Like many people with CMT, Bernadette says she knew she’d eventually need a motorized wheelchair to move about, but despite the lifestyle difficulties she resisted acting on that reality for years.
“My life before the chair was difficult because as the disease progressed things got harder,” she says. “Long distances were the worst; I wouldn’t go certain places — the mall, places with my friends, traveling, and the grocery store— I was away from a lot of things for a long time.”
In her early 20’s Bernadette occasionally used a standard manual wheelchair, but she says the process was often frustrating and exhausting because she had to rely on a caregiver to push her around. But when she transitioned to a mechanical wheelchair those frustrations disappeared.
Commercial power chairs for medical use date back to 1956, when Everest & Jennings became the first company to mass produce a motorized wheelchair. Today the chairs come in all shapes and sizes to accommodate various needs and lifestyles.
Manual wheelchairs are still a great option for people who have some physical mobility, particularly in their upper body, and don’t need to be in the chair all the time. But for people with very limited mobility, or those like Bernadette who lack the hand strength and energy to propel their own wheelchair, a power chair might be the only option. Power chairs can navigate different environments and terrains, be operated in wheelchair vans, and give the user more options, support and independence.
Bernadette chose the Go-Go Elite Traveller, manufactured by Pride Mobility, which is a small scooter-like chair. She says eventually deciding to get the power chair revitalized her life — especially combined with the autonomy of her handicap van.
The mobility devices gave her a new form of independence.
“It really helps me feel like I can see the world better with not having to struggle and walk, or feel like I’m going to fall or like I’ll be too tired by the time I get anywhere,” Bernadette says. “It keeps me going; it makes me want to be able to do things.”

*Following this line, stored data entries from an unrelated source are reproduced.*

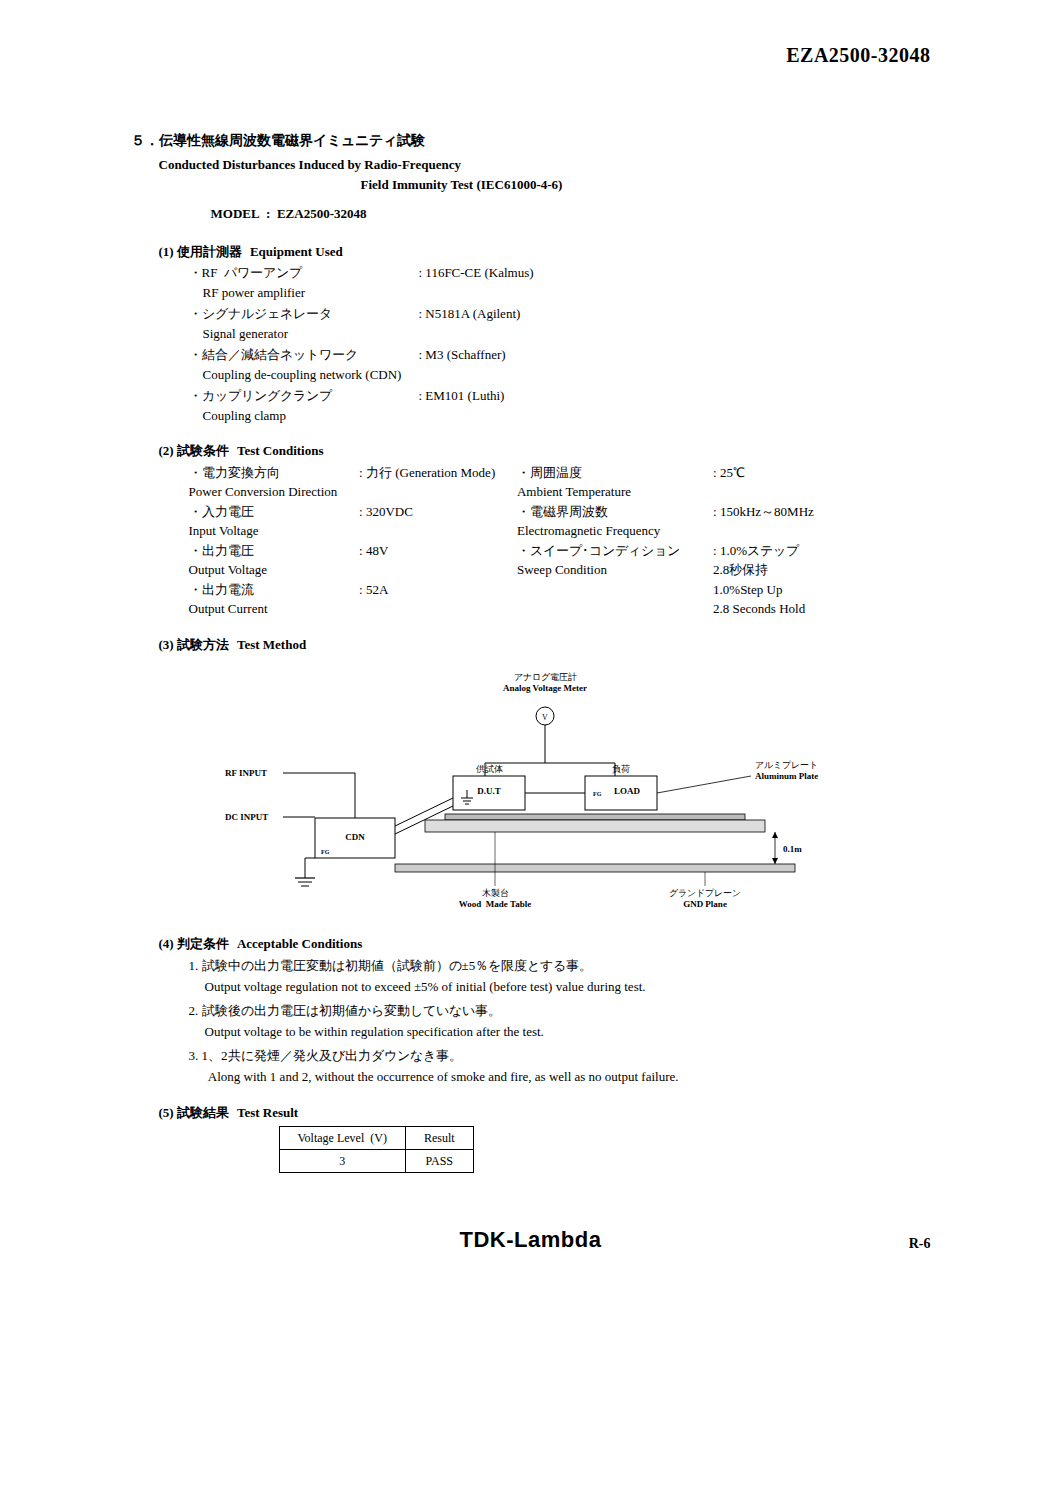EZA2500-32048
５．伝導性無線周波数電磁界イミュニティ試験
Conducted Disturbances Induced by Radio-Frequency
Field Immunity Test (IEC61000-4-6)
MODEL : EZA2500-32048
(1) 使用計測器Equipment Used
・RF パワーアンプ
: 116FC-CE (Kalmus)
RF power amplifier
・シグナルジェネレータ
: N5181A (Agilent)
Signal generator
・結合／減結合ネットワーク
: M3 (Schaffner)
Coupling de-coupling network (CDN)
・カップリングクランプ
: EM101 (Luthi)
Coupling clamp
(2) 試験条件Test Conditions
| ・電力変換方向 | : 力行 (Generation Mode) | ・周囲温度 | : 25℃ |
| Power Conversion Direction | | Ambient Temperature | |
| ・入力電圧 | : 320VDC | ・電磁界周波数 | : 150kHz～80MHz |
| Input Voltage | | Electromagnetic Frequency | |
| ・出力電圧 | : 48V | ・スイープ･コンディション | : 1.0%ステップ |
| Output Voltage | | Sweep Condition | 2.8秒保持 |
| ・出力電流 | : 52A | | 1.0%Step Up |
| Output Current | | | 2.8 Seconds Hold |
(3) 試験方法Test Method
アナログ電圧計 Analog Voltage Meter V 供試体 D.U.T 負荷 LOAD FG アルミプレート Aluminum Plate 0.1m CDN FG RF INPUT DC INPUT 木製台 Wood Made Table グランドプレーン GND Plane
(4) 判定条件Acceptable Conditions
1. 試験中の出力電圧変動は初期値（試験前）の±5％を限度とする事。
Output voltage regulation not to exceed ±5% of initial (before test) value during test.
2. 試験後の出力電圧は初期値から変動していない事。
Output voltage to be within regulation specification after the test.
3. 1、2共に発煙／発火及び出力ダウンなき事。
Along with 1 and 2, without the occurrence of smoke and fire, as well as no output failure.
(5) 試験結果Test Result
| Voltage Level (V) | Result |
| --- | --- |
| 3 | PASS |
TDK-Lambda
R-6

That feeling of empowerment didn’t come easy, nor did the decision to actually get her power wheelchair.
Bernadette says it took her too long to buckle down and go to the doctor for a power chair prescription. She spent about three years in her early 20’s researching power chair options, but she never took action to actually get one. The thought of being confined to a chair worried her so she kept putting it off.

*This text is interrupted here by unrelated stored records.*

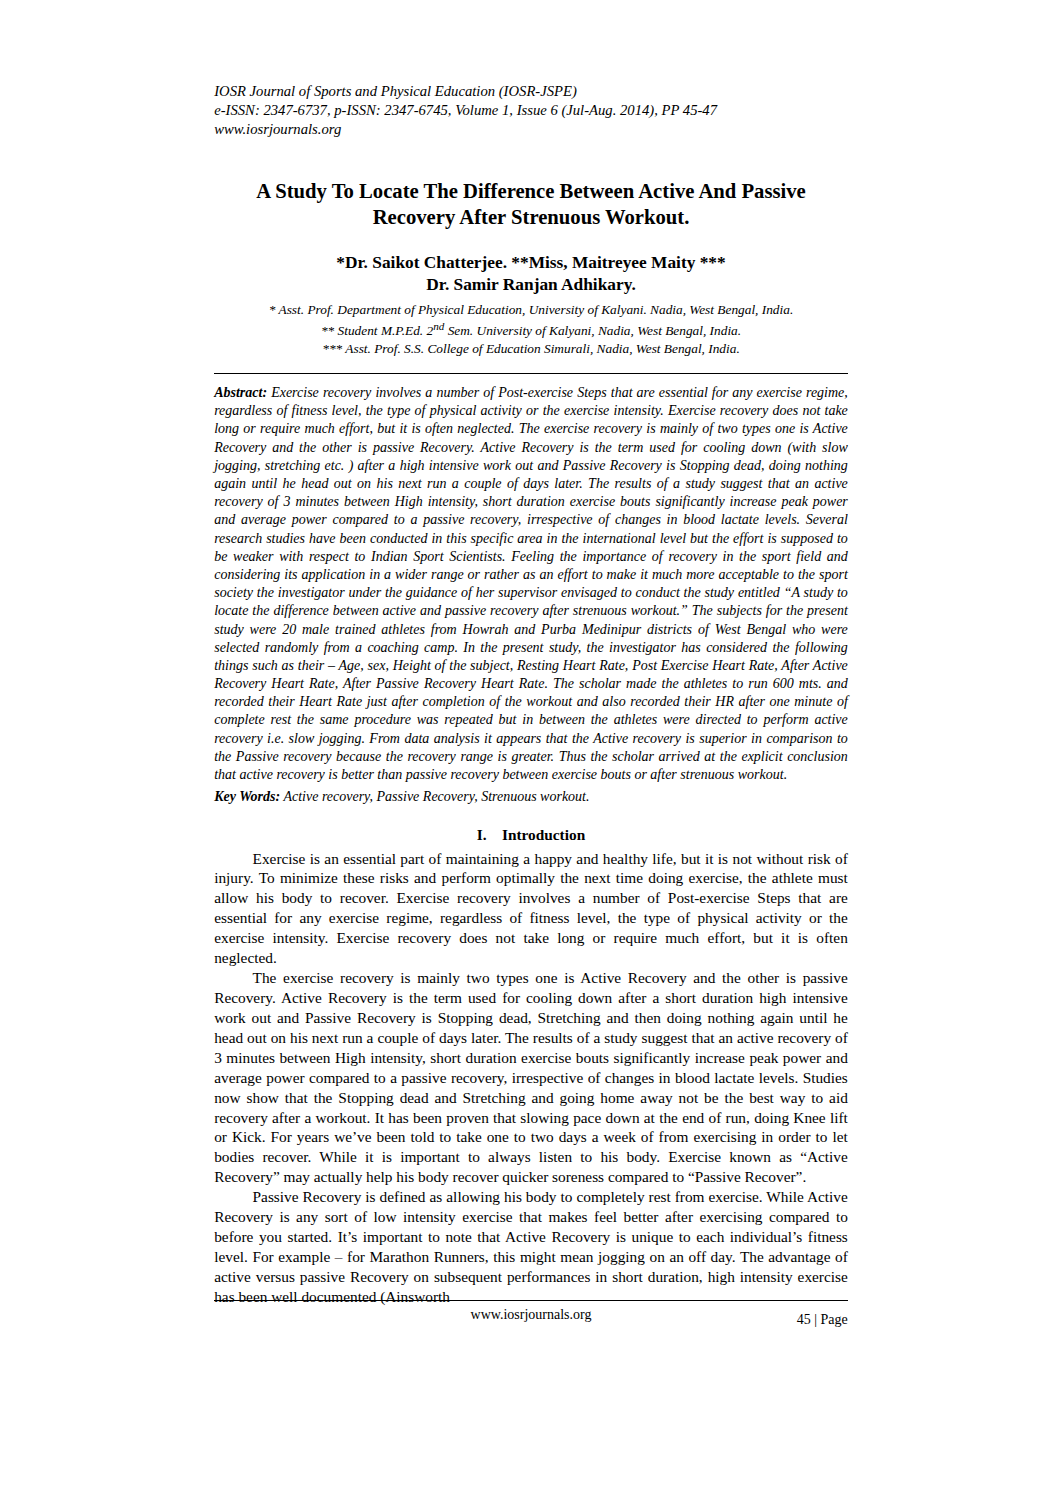IOSR Journal of Sports and Physical Education (IOSR-JSPE)
e-ISSN: 2347-6737, p-ISSN: 2347-6745, Volume 1, Issue 6 (Jul-Aug. 2014), PP 45-47
www.iosrjournals.org
A Study To Locate The Difference Between Active And Passive
Recovery After Strenuous Workout.
*Dr. Saikot Chatterjee. **Miss, Maitreyee Maity ***
Dr. Samir Ranjan Adhikary.
* Asst. Prof. Department of Physical Education, University of Kalyani. Nadia, West Bengal, India.
** Student M.P.Ed. 2nd Sem. University of Kalyani, Nadia, West Bengal, India.
*** Asst. Prof. S.S. College of Education Simurali, Nadia, West Bengal, India.
Abstract: Exercise recovery involves a number of Post-exercise Steps that are essential for any exercise regime, regardless of fitness level, the type of physical activity or the exercise intensity. Exercise recovery does not take long or require much effort, but it is often neglected. The exercise recovery is mainly of two types one is Active Recovery and the other is passive Recovery. Active Recovery is the term used for cooling down (with slow jogging, stretching etc. ) after a high intensive work out and Passive Recovery is Stopping dead, doing nothing again until he head out on his next run a couple of days later. The results of a study suggest that an active recovery of 3 minutes between High intensity, short duration exercise bouts significantly increase peak power and average power compared to a passive recovery, irrespective of changes in blood lactate levels. Several research studies have been conducted in this specific area in the international level but the effort is supposed to be weaker with respect to Indian Sport Scientists. Feeling the importance of recovery in the sport field and considering its application in a wider range or rather as an effort to make it much more acceptable to the sport society the investigator under the guidance of her supervisor envisaged to conduct the study entitled “A study to locate the difference between active and passive recovery after strenuous workout.” The subjects for the present study were 20 male trained athletes from Howrah and Purba Medinipur districts of West Bengal who were selected randomly from a coaching camp. In the present study, the investigator has considered the following things such as their – Age, sex, Height of the subject, Resting Heart Rate, Post Exercise Heart Rate, After Active Recovery Heart Rate, After Passive Recovery Heart Rate. The scholar made the athletes to run 600 mts. and recorded their Heart Rate just after completion of the workout and also recorded their HR after one minute of complete rest the same procedure was repeated but in between the athletes were directed to perform active recovery i.e. slow jogging. From data analysis it appears that the Active recovery is superior in comparison to the Passive recovery because the recovery range is greater. Thus the scholar arrived at the explicit conclusion that active recovery is better than passive recovery between exercise bouts or after strenuous workout.
Key Words: Active recovery, Passive Recovery, Strenuous workout.
I. Introduction
Exercise is an essential part of maintaining a happy and healthy life, but it is not without risk of injury. To minimize these risks and perform optimally the next time doing exercise, the athlete must allow his body to recover. Exercise recovery involves a number of Post-exercise Steps that are essential for any exercise regime, regardless of fitness level, the type of physical activity or the exercise intensity. Exercise recovery does not take long or require much effort, but it is often neglected.
The exercise recovery is mainly two types one is Active Recovery and the other is passive Recovery. Active Recovery is the term used for cooling down after a short duration high intensive work out and Passive Recovery is Stopping dead, Stretching and then doing nothing again until he head out on his next run a couple of days later. The results of a study suggest that an active recovery of 3 minutes between High intensity, short duration exercise bouts significantly increase peak power and average power compared to a passive recovery, irrespective of changes in blood lactate levels. Studies now show that the Stopping dead and Stretching and going home away not be the best way to aid recovery after a workout. It has been proven that slowing pace down at the end of run, doing Knee lift or Kick. For years we’ve been told to take one to two days a week of from exercising in order to let bodies recover. While it is important to always listen to his body. Exercise known as “Active Recovery” may actually help his body recover quicker soreness compared to “Passive Recover”.
Passive Recovery is defined as allowing his body to completely rest from exercise. While Active Recovery is any sort of low intensity exercise that makes feel better after exercising compared to before you started. It’s important to note that Active Recovery is unique to each individual’s fitness level. For example – for Marathon Runners, this might mean jogging on an off day. The advantage of active versus passive Recovery on subsequent performances in short duration, high intensity exercise has been well documented (Ainsworth
www.iosrjournals.org
45 | Page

“I waited because I didn’t want to be in a chair; I was in denial,” she says. “Then what happened is my dad passed away. And when my dad died I couldn’t get my strength back as much.”
Soon after her father’s passing, Bernadette’s doctor, friends and family encouraged her to get the power chair prescription and start enjoying the activities she had left behind years prior. “And I was like all right, I know I need to do this right now,” she says. “And so I did.”
Bernadette’s process of getting her power chair is fairly standard for people who want a health insurance provider to pay for the device.
The Centers for Medicare and Medicaid Services has guidelines that determine the what type of mobility equipment somebody needs to navigate the day-to-day tasks in their life, says Jeff Lowman, a Veteran’s Affairs regional account manager at VMI. He says the process begins by having a face-to-face meeting with a doctor to determine what options the patient needs and get a prescription. From there, the patient brings the prescription to a medical supply dealer for a physical and mental assessment that ensures they can physically operate and use a power chair. Afterward they choose from a handful of options, and typically insurance pays for the entire device.
The other option is purchasing a motorized wheelchair directly from the manufacturer or dealer. These devices often have more bells and whistles than what an insurance company pays for, but patients also typically have to pay out of pocket for these models.
Bernadette encourages people who are considering a power chair to conquer their fears, ask for help from a friend or family member, and then make the leap toward a more mobile, independent life.
“There is never going to be a right time, you just have to do it,” she says.